Amazon did manage to beat Apple into the movie download business by less than a week, but today, Apple managed to beat Amazon in almost every other way. Apple already had more television shows available than Amazon announced, and its client, iTunes, was already far nicer than Amazon’s. Amazon offered higher quality video files and added movies. Apple has “responded” (though it being a response is more an accident of timing) by matching Amazon’s video quality, adding movies (though not nearly as many as Amazon, this being the sole advantage that Amazon still enjoys), and releasing significant improvements to iTunes. Furthermore, Apple’s service is available to users of both Macs and Windows computers, and unlike Amazon’s, their video files play on the ubiquitous iPod.
If those clear advantages aren’t sufficient to sway most consumers (and thus content producers) to Apple’s platform, then a device uncharacteristically previewed by Apple at today’s event likely will. The iTV is a device that will connect your television to your wireless network (assuming you have one), allowing you to play all of the media, audio and video, on your computers through your home entertainment system. I’ve been doing that with my music since the release of Apple’s AirPort Express, and I’ve been really happy with the results. With the promise of the ability to do that with video, Apple has solved the last problem that consumers have faced with video downloads: most people don’t want to watch video on their computer. So while Amazon offers the ability to watch its videos (maybe) on portable devices no one owns and whatever you can connect to a Windows computer, Apple offers (or soon will offer) the ability to watch its videos on iPods and the television on which you already watch video.
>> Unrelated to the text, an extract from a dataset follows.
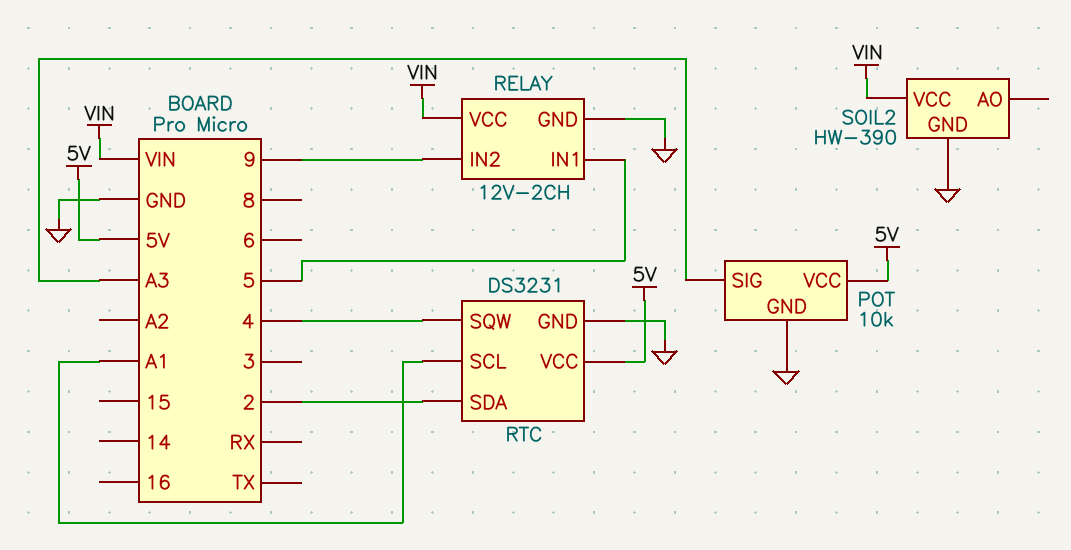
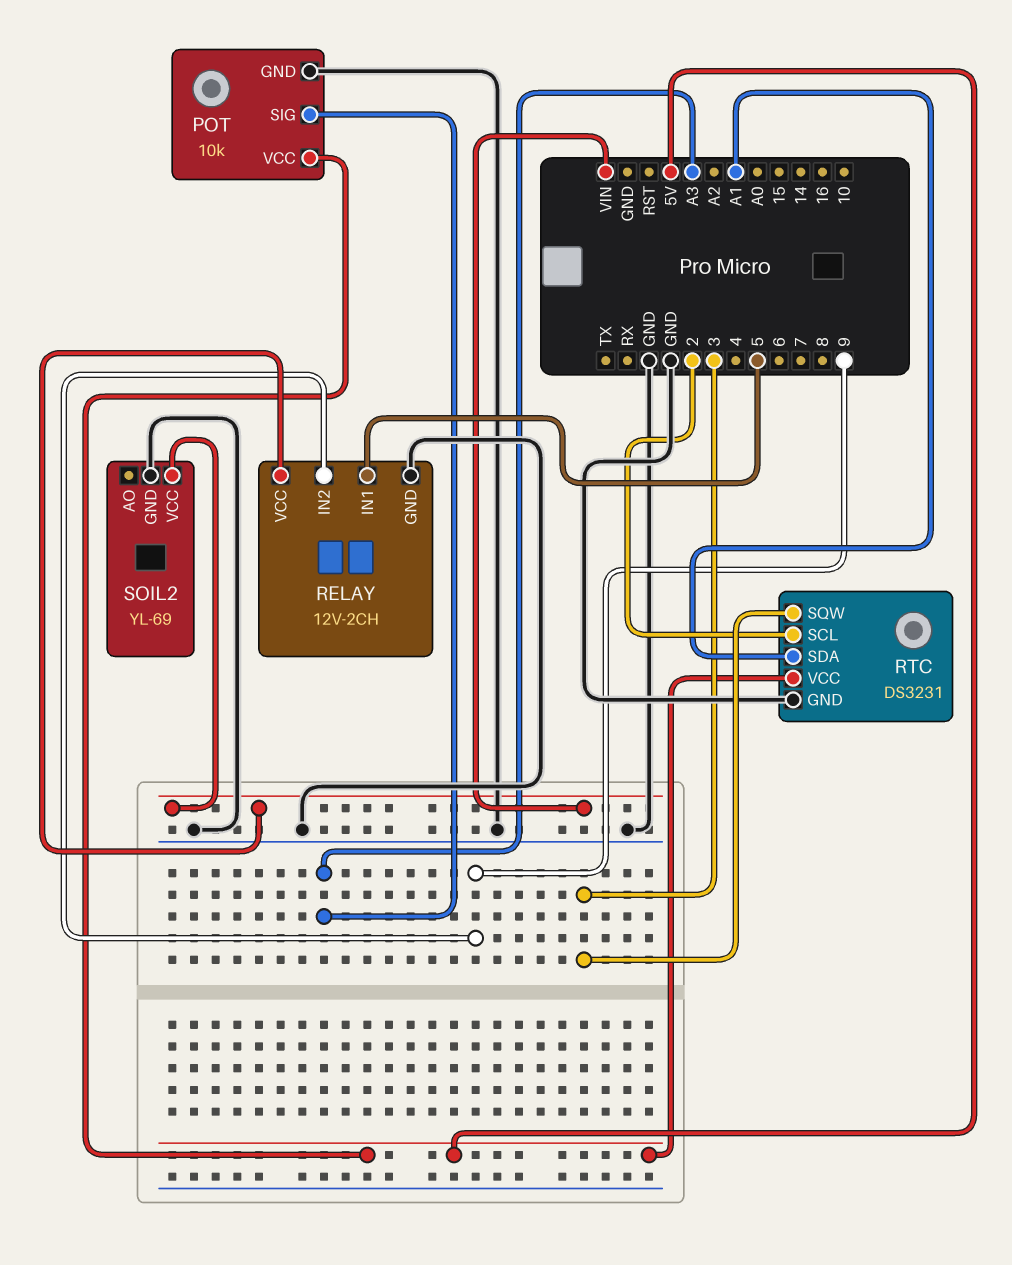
RTC pin SCL: A1 -> 2
RTC pin SDA: 2 -> A1
RTC pin SQW: 4 -> 3
SOIL2: HW-390 -> YL-69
There’s nothing comparable in the Windows Media world, and there won’t be for quite some time. At this point, the only way to compete with Apple as a distributor is to sell video without DRM. Whoever can do that will get free use of all of the infrastructure that Apple, Amazon, Microsoft, and others are building, without any unnecessary hardware or other dependencies. Sadly, I don’t think any content provider will be that imaginative.